# Your assignment
Whenever "Identify" appears in a line of the entries below, that line counts; give the total only.

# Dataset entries
============================================================

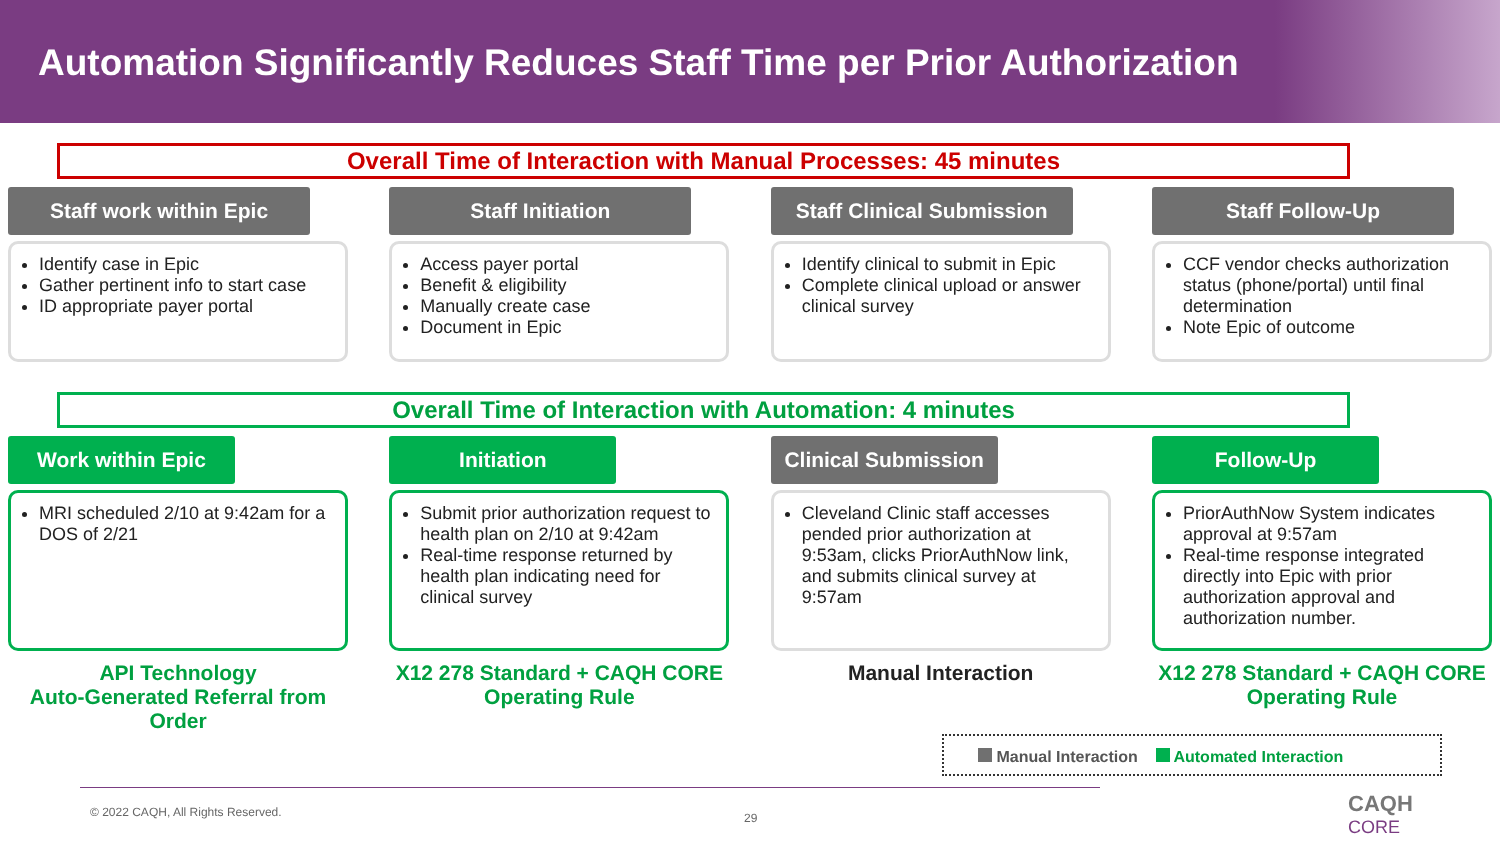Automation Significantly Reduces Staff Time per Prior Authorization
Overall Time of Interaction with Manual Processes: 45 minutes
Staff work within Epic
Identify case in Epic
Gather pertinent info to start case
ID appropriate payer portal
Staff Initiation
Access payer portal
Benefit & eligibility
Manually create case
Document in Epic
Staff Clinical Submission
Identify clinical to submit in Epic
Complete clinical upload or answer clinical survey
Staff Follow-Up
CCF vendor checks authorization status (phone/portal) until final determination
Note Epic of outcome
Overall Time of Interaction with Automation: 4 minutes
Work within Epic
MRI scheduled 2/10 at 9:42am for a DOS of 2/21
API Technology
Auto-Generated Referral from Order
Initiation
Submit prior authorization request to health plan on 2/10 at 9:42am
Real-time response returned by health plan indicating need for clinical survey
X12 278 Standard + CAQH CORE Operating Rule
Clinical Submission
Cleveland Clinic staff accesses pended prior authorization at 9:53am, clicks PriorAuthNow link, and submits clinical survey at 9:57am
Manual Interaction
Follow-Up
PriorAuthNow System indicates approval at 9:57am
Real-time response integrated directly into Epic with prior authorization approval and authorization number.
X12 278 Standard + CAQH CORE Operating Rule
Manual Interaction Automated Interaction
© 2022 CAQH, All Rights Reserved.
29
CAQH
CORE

============================================================

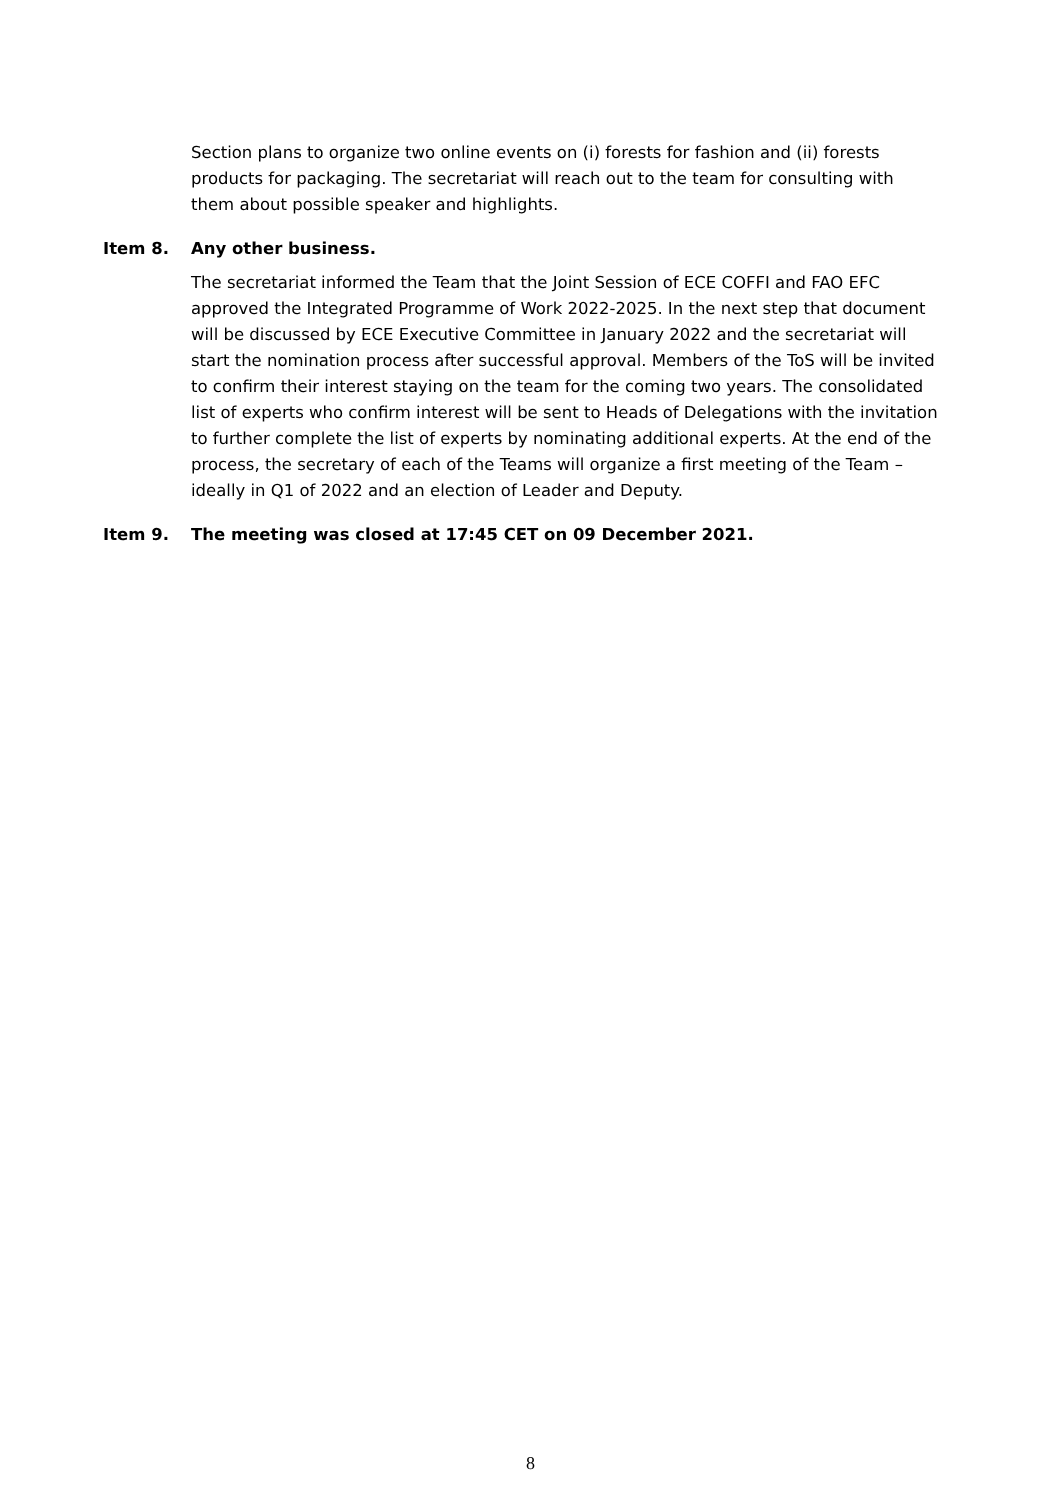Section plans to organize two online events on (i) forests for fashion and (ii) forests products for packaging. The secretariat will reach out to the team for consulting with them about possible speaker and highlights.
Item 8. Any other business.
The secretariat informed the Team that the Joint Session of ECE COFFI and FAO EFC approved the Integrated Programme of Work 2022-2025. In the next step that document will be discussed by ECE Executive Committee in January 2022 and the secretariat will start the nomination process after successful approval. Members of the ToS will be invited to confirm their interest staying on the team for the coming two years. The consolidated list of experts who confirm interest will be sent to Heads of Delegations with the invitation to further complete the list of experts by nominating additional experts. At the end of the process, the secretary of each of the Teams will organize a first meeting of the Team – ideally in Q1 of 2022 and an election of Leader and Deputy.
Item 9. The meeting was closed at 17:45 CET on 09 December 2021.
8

============================================================

# Response
2